Mi sombra.
Ángel Cornago Sánchez
Era un día espléndido y luminoso. Había salido a hacer mi
ruta al amanecer y, después de un rato de marcha, cuando el sol empezaba a
calentar, tuve la sensación de que alguien seguía mis pasos inmediatamente
detrás de mí. No atreviéndome a volver la cabeza, con el rabillo del ojo, en un
pequeño recodo del camino pude percibir la silueta de una figura etérea y
desgarbada parecida a un fantasma, que se arrastraba por el suelo pegada a mis
talones.
Después de un trecho sin que la figura desistiera,
desasosegado, pensé que tenía que despistarla; iba andando primero lento y
parsimonioso, luego decidido y presuroso intentando escaparme de ella, pero era
inútil; de vez en cuando volvía la cabeza y, en un escorzo, miraba la parte de
atrás de mis pies con la esperanza de que se hubiese desprendido o de que, al
menos, una de sus piernas hubiese quedado atrás; pero no, allí estaba como un
guardaespaldas fiel e implacable.
A veces corría cuanto
podía y, de repente, me paraba en seco con objeto de que por la inercia me
adelantara y, aunque sólo fuese de forma testimonial, cogerla en un renuncio;
pero ni por esas, ella asimismo paraba en seco no cometiendo el mínimo fallo.
Otras veces, con la
sensación de que en esta ocasión se lo ponía difícil, comenzaba a saltar de
forma descoordinada y a dar volteretas sobre la hierba de la vega del río, mientras
con el rabillo del ojo trataba de vislumbrar si allí seguía. La adivinaba
descompuesta adoptando formas grotescas para poder seguirme. A veces, tenía la
ilusión de que la había perdido y, después de todo un repertorio de ejercicios
de despistaje, me volvía de forma repentina por lo menos para verla llegar
tarde y apresurada. Pero no, siempre estaba allí llegando por las justas,
lábil, y al mismo tiempo insoportablemente testaruda.
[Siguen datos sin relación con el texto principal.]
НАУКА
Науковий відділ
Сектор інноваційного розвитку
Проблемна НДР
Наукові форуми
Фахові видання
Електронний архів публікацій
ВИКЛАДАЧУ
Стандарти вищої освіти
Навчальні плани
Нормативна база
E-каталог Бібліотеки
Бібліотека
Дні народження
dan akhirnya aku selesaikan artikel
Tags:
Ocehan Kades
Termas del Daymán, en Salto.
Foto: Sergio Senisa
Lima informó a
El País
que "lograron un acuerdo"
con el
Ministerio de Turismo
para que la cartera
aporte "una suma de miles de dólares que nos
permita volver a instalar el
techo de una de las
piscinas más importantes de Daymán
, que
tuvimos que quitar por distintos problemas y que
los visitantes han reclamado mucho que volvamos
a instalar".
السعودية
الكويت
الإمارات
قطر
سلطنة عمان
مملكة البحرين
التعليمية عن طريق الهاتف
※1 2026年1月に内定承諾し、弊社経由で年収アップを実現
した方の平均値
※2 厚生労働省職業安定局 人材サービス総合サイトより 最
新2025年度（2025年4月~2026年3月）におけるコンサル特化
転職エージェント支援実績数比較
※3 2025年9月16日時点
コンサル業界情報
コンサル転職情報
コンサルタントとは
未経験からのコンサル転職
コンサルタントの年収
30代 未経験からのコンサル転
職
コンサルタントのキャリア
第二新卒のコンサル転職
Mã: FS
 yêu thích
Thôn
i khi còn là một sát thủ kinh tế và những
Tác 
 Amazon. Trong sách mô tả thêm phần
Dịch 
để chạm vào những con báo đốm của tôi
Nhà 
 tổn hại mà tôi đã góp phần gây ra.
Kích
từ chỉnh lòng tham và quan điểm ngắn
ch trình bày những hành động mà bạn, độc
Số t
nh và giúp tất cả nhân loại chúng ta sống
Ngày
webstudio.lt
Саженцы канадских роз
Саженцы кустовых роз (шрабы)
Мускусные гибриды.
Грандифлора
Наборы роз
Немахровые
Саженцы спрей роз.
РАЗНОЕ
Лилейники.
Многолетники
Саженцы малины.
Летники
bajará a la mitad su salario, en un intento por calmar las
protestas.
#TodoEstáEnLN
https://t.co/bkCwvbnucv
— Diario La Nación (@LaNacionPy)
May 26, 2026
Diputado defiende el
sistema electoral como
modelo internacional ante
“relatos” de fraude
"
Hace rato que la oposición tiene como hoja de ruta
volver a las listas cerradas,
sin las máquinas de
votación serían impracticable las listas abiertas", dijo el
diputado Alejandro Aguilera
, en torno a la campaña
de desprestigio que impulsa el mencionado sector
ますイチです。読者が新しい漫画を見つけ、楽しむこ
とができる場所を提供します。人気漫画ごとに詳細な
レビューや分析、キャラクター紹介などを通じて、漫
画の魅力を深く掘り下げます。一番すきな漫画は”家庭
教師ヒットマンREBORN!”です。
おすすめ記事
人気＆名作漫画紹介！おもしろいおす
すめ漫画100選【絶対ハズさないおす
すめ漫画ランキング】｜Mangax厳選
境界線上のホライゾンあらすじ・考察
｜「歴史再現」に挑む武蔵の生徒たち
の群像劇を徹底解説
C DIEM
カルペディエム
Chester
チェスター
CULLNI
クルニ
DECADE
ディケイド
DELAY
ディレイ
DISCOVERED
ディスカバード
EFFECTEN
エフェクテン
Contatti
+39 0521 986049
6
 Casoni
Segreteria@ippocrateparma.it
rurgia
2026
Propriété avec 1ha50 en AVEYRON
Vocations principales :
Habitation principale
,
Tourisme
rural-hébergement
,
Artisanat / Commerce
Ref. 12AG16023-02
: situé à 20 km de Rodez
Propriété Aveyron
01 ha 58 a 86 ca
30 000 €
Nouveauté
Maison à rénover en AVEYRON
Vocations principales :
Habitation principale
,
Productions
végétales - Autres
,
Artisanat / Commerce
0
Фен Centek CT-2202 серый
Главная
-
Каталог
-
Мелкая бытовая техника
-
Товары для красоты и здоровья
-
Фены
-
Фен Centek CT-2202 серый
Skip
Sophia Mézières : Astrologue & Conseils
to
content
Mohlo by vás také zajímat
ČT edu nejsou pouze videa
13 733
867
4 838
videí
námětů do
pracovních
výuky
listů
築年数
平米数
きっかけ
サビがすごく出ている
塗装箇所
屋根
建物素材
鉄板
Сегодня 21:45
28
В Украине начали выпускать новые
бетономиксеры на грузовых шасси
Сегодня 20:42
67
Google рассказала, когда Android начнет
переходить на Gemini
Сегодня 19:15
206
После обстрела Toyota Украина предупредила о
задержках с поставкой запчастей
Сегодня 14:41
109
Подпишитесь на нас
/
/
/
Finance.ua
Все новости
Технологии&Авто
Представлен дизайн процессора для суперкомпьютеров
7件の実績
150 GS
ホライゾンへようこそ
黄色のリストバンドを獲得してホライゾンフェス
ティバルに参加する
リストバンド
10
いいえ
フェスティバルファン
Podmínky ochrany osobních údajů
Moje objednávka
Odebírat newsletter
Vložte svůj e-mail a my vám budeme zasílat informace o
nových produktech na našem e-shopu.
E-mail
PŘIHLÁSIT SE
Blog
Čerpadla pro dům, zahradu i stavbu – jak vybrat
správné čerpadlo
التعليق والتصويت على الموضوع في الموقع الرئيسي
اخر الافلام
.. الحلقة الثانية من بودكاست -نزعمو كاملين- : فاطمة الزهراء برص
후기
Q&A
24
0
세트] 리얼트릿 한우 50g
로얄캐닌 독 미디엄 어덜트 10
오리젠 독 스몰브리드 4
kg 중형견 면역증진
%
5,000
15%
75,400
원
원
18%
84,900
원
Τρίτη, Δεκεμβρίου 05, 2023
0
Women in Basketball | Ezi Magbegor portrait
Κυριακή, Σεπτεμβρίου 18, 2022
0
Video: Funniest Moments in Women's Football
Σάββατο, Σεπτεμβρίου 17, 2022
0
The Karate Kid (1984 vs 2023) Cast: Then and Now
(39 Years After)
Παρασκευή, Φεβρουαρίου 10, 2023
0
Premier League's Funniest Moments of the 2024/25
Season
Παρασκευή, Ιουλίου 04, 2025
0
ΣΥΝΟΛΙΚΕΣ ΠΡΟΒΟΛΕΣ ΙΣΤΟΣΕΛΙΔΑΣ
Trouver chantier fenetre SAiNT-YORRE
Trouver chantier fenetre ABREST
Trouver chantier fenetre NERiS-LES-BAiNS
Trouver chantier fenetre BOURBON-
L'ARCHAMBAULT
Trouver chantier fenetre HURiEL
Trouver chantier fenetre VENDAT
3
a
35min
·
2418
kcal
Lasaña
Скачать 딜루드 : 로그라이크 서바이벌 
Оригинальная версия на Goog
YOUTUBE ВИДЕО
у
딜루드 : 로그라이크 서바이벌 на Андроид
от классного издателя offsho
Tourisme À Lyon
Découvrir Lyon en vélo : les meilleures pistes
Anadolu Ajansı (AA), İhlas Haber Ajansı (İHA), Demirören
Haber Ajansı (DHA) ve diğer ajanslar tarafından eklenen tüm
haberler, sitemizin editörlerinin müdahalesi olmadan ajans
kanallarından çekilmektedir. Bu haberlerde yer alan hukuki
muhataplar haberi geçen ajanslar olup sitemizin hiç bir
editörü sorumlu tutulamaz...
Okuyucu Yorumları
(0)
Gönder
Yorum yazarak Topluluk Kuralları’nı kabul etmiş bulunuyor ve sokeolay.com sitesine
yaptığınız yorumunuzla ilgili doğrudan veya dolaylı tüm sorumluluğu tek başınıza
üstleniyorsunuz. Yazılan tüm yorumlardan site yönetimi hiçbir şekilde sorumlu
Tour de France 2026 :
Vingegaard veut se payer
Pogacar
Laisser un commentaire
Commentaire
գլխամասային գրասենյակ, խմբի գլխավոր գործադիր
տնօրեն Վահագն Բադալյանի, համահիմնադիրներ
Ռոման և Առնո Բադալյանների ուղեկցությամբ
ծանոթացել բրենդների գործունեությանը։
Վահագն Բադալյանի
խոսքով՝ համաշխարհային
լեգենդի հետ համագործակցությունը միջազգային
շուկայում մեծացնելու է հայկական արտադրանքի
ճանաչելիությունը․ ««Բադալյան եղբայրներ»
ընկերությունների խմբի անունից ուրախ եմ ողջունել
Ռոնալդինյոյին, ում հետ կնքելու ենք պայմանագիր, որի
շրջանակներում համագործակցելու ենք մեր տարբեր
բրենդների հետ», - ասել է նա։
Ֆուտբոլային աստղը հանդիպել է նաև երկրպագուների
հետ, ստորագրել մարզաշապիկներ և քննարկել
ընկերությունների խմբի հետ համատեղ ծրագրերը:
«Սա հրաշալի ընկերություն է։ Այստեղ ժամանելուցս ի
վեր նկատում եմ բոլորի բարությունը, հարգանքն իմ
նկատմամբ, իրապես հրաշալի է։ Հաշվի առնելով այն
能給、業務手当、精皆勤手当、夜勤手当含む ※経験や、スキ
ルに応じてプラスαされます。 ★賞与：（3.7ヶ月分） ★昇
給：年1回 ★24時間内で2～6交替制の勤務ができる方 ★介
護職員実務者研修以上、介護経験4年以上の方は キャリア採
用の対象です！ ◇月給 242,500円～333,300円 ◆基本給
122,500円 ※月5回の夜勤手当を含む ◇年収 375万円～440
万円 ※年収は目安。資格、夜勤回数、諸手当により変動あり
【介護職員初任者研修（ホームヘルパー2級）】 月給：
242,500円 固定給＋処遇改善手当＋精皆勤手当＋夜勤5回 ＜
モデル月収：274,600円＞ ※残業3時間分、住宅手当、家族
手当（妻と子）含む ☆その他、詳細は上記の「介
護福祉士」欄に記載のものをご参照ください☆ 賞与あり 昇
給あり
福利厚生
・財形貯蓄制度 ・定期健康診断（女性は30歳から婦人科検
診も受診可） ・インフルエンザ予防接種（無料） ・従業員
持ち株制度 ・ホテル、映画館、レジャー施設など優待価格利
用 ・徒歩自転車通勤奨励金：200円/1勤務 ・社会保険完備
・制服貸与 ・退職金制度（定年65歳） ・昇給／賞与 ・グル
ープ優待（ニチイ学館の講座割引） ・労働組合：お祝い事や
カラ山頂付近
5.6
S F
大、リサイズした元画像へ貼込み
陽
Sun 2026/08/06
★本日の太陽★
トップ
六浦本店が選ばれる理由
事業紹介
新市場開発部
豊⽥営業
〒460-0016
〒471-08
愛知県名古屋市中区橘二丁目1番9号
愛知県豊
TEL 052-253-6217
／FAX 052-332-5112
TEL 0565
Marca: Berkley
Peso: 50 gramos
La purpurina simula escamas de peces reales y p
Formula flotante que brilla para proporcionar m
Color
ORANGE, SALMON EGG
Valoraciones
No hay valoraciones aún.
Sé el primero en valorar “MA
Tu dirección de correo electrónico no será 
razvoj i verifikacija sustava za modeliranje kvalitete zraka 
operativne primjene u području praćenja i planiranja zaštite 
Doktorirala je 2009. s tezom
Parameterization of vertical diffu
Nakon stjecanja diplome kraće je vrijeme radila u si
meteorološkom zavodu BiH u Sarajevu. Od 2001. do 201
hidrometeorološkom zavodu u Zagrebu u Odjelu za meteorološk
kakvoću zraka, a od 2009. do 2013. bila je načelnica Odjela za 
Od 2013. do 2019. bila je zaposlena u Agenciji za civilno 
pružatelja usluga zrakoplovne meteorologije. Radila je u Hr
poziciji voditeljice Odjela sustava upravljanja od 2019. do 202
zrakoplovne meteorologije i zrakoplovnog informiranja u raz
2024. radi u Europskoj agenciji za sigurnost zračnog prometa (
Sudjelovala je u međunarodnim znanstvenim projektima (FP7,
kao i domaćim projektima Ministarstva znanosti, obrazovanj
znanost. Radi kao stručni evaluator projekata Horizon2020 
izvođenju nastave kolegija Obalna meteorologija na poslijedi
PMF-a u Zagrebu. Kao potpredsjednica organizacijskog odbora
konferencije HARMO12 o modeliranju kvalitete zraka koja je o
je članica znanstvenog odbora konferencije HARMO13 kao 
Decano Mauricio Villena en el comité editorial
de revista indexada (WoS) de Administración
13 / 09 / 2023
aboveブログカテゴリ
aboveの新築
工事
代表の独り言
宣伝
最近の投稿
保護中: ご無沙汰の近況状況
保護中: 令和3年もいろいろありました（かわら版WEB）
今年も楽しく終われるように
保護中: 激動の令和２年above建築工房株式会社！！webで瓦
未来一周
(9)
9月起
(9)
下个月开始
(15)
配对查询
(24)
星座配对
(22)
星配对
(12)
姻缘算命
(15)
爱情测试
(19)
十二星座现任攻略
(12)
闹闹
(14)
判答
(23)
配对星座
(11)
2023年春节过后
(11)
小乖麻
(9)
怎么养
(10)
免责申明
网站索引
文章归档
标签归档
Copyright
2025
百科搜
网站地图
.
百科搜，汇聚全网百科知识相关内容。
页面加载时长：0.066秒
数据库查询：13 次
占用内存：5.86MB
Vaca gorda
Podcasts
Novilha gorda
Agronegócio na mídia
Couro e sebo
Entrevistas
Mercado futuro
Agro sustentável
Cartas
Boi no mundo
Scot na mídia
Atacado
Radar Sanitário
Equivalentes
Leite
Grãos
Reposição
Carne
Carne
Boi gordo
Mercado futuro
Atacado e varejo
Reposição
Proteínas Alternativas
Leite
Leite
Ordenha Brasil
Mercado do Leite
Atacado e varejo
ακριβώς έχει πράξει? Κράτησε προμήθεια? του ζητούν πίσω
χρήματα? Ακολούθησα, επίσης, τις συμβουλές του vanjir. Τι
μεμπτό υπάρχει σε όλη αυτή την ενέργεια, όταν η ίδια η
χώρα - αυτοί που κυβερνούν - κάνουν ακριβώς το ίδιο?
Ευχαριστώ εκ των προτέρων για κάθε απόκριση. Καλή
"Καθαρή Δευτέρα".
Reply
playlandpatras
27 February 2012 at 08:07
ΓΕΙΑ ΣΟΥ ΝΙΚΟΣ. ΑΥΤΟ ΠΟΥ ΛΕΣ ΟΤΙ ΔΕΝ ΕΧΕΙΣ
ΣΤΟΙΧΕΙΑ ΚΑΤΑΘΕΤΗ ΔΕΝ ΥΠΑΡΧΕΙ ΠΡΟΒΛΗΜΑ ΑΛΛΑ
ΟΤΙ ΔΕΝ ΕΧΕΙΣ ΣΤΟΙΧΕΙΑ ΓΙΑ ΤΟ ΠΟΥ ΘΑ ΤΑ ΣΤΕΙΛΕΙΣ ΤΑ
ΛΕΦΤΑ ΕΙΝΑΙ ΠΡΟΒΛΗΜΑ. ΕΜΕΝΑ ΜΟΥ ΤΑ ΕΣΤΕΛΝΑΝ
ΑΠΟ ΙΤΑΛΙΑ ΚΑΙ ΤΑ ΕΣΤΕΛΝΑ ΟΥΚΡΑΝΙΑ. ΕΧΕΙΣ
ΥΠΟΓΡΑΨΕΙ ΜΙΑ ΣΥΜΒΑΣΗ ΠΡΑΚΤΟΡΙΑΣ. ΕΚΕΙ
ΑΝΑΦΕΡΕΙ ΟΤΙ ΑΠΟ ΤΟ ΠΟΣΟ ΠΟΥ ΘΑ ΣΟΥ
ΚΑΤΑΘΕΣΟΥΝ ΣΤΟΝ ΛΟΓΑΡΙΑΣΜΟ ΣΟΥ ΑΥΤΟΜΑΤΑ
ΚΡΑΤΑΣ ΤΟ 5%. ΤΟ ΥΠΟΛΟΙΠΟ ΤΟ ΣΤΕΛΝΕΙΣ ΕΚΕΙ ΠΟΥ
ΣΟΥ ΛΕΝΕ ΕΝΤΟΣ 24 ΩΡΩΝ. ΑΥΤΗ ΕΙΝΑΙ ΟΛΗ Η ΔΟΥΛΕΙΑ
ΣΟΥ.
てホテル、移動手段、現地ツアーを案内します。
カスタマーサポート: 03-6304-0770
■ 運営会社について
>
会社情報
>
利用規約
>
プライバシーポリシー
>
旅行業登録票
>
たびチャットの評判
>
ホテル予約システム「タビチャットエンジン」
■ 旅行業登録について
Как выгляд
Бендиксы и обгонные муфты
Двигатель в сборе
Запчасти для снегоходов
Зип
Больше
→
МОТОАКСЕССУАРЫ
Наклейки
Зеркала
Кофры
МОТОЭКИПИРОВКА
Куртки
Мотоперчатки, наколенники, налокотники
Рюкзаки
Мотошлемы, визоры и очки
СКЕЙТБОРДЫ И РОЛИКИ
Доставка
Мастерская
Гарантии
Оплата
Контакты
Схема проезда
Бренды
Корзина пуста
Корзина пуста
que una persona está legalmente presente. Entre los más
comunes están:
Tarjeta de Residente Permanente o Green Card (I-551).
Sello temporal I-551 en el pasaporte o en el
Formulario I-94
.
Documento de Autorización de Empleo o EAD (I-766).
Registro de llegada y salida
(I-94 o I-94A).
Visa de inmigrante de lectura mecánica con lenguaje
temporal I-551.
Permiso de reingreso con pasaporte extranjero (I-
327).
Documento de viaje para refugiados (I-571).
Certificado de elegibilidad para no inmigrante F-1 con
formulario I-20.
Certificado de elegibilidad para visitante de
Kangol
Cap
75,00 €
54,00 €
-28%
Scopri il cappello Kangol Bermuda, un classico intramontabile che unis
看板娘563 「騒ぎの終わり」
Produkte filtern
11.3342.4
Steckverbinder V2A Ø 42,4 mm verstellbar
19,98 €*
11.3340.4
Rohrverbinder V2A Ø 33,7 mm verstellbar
Al cabo de un tiempo llegué a no sentirla peligrosa, pero sí
tremendamente incómoda. A veces me volvía de espaldas y andaba hacia atrás
despacio y, observándola, tenía la
sensación de que se mofaba de mí.
Al mediodía se volvió más pequeña y se metió debajo de mis
pies mostrando sólo una mínima parte de su silueta más deformada si cabe. Pensé
que era el principio del triunfo y que iba a desaparecer definitivamente, pero
fue un leve espejismo, por lo visto estaba tomando fuerza porque por la tarde,
no contenta con seguirme, me adelantó y me precedía a todos los lugares adivinando
mis movimientos sin el más mínimo fallo, de tal forma, que parecía que en esta
ocasión era yo el que la perseguía como un esclavo obligado a hacer lo que ella
hacía.
Al atardecer, con las primeras sombras, cuando me estaba
dando por vencido resignado a cargar con ella para siempre, desapareció.
Ángel Cornago Sánchez. De mi libro "Arraigos, melindres y acedías". Reservados todos los derechos.